Seiring dengan program Visit Musi 2008 yang dicanangkan oleh walikota Palembang dan Gubernur Provinsi Sumatera Selatan, mulai tampak menggeliat kunjungan wisata melalui jalur sungai Musi dengan naik kapal mulai dari Benteng Kuto Besak akan terlihat rumah rakit yang sudah berhias di cat warna warni menuju Masjid Kiai Marogan dilanjutkan ke jembatan Musi II balik kembali terlihat Masjid sang Kiai, menuju Benteng Kuto Besak bila dilanjutkan akan terlihat Masjid Lawang Kidul 5 ilir yang dibangun sang Kiai yang bersebelahan dengan Pelabuhan Boom Baru terus menuju Pulau Kemaro yang juga peninggalan Sang Kiai Marogan.

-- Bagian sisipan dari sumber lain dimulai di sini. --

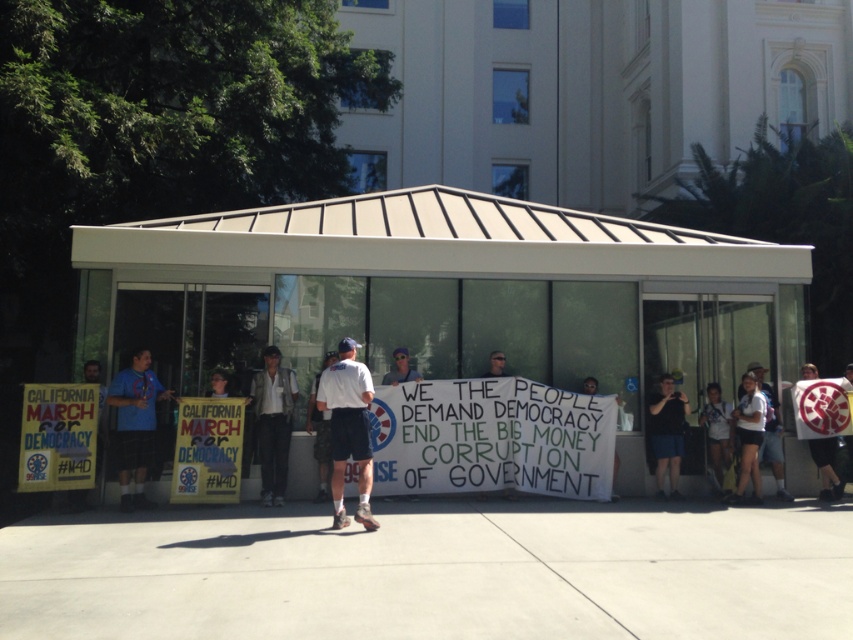
Does blue t-shirt at left have a lesser width compared to matte white sign at center?

Incorrect, blue t-shirt at left's width is not less than matte white sign at center's.

Who is higher up, blue t-shirt at left or matte white sign at center?

matte white sign at center is higher up.

Is point (125, 445) farther from viewer compared to point (384, 378)?

No, it is not.

Locate an element on the screen. blue t-shirt at left is located at coordinates (135, 424).

Is black fabric shorts at lower right to the left of white fabric shirt at lower right from the viewer's perspective?

Correct, you'll find black fabric shorts at lower right to the left of white fabric shirt at lower right.

Does point (677, 442) come behind point (718, 476)?

That is False.

Identify the location of black fabric shorts at lower right. [666, 432].

Can you confirm if white metal bus stop at center is shorter than blue t-shirt at left?

Incorrect, white metal bus stop at center's height does not fall short of blue t-shirt at left's.

Can you confirm if white metal bus stop at center is taller than blue t-shirt at left?

Yes.

Image resolution: width=853 pixels, height=640 pixels. What do you see at coordinates (448, 296) in the screenshot?
I see `white metal bus stop at center` at bounding box center [448, 296].

The width and height of the screenshot is (853, 640). What are the coordinates of `white metal bus stop at center` in the screenshot? It's located at (448, 296).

Dalam menunjang program visit Musi 2008, pemerintah kota Palembang telah menetapkan kedua masjid peninggalan Kiai Marogan sebagai objek wisata ziarah sungai Musi. Saat ini tepat di depan masjid, Pemerintah telah mendirikan Puskesmas terapung untuk menambah daya tarik masjid yang terlihat indah dari tengah sungai Musi.